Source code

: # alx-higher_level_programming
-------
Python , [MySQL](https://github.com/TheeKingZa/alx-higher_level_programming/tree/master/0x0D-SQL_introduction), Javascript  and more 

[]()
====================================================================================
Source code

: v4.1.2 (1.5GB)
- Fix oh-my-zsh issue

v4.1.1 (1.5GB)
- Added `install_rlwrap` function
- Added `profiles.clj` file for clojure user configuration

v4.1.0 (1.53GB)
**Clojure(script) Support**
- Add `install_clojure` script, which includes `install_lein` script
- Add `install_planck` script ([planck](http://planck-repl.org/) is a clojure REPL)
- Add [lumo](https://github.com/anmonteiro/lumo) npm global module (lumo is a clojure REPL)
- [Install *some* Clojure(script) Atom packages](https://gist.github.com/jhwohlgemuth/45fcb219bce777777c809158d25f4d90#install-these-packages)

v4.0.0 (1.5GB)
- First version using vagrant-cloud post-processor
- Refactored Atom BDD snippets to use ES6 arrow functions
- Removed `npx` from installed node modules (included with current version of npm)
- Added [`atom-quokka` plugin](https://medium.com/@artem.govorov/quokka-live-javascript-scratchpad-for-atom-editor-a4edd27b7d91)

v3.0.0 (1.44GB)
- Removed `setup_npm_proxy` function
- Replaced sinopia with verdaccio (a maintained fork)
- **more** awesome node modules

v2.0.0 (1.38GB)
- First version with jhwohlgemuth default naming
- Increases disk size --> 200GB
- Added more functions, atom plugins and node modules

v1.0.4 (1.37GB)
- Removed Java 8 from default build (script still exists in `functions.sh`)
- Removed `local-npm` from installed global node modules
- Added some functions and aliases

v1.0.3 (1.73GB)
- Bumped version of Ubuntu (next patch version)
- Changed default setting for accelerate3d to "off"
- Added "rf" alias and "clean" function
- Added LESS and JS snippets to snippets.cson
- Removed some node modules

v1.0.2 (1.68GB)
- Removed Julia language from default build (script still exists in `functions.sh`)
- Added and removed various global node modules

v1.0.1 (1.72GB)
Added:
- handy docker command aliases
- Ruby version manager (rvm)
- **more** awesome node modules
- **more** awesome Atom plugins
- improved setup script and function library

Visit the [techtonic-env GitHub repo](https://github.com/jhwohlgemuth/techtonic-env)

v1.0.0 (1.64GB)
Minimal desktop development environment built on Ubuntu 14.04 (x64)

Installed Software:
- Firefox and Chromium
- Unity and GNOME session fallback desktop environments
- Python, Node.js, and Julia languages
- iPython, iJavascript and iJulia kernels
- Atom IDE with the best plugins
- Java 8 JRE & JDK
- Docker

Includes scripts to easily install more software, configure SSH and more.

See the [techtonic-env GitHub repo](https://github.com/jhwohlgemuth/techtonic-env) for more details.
______________________________
» **Task to carry out**
Can you print the entire listing above again, line for line and character for character, with nothing changed?

» **Solution to the problem**
Source code

: # alx-higher_level_programming
-------
Python , [MySQL](https://github.com/TheeKingZa/alx-higher_level_programming/tree/master/0x0D-SQL_introduction), Javascript  and more 

[]()
====================================================================================
Source code

: v4.1.2 (1.5GB)
- Fix oh-my-zsh issue

v4.1.1 (1.5GB)
- Added `install_rlwrap` function
- Added `profiles.clj` file for clojure user configuration

v4.1.0 (1.53GB)
**Clojure(script) Support**
- Add `install_clojure` script, which includes `install_lein` script
- Add `install_planck` script ([planck](http://planck-repl.org/) is a clojure REPL)
- Add [lumo](https://github.com/anmonteiro/lumo) npm global module (lumo is a clojure REPL)
- [Install *some* Clojure(script) Atom packages](https://gist.github.com/jhwohlgemuth/45fcb219bce777777c809158d25f4d90#install-these-packages)

v4.0.0 (1.5GB)
- First version using vagrant-cloud post-processor
- Refactored Atom BDD snippets to use ES6 arrow functions
- Removed `npx` from installed node modules (included with current version of npm)
- Added [`atom-quokka` plugin](https://medium.com/@artem.govorov/quokka-live-javascript-scratchpad-for-atom-editor-a4edd27b7d91)

v3.0.0 (1.44GB)
- Removed `setup_npm_proxy` function
- Replaced sinopia with verdaccio (a maintained fork)
- **more** awesome node modules

v2.0.0 (1.38GB)
- First version with jhwohlgemuth default naming
- Increases disk size --> 200GB
- Added more functions, atom plugins and node modules

v1.0.4 (1.37GB)
- Removed Java 8 from default build (script still exists in `functions.sh`)
- Removed `local-npm` from installed global node modules
- Added some functions and aliases

v1.0.3 (1.73GB)
- Bumped version of Ubuntu (next patch version)
- Changed default setting for accelerate3d to "off"
- Added "rf" alias and "clean" function
- Added LESS and JS snippets to snippets.cson
- Removed some node modules

v1.0.2 (1.68GB)
- Removed Julia language from default build (script still exists in `functions.sh`)
- Added and removed various global node modules

v1.0.1 (1.72GB)
Added:
- handy docker command aliases
- Ruby version manager (rvm)
- **more** awesome node modules
- **more** awesome Atom plugins
- improved setup script and function library

Visit the [techtonic-env GitHub repo](https://github.com/jhwohlgemuth/techtonic-env)

v1.0.0 (1.64GB)
Minimal desktop development environment built on Ubuntu 14.04 (x64)

Installed Software:
- Firefox and Chromium
- Unity and GNOME session fallback desktop environments
- Python, Node.js, and Julia languages
- iPython, iJavascript and iJulia kernels
- Atom IDE with the best plugins
- Java 8 JRE & JDK
- Docker

Includes scripts to easily install more software, configure SSH and more.

See the [techtonic-env GitHub repo](https://github.com/jhwohlgemuth/techtonic-env) for more details.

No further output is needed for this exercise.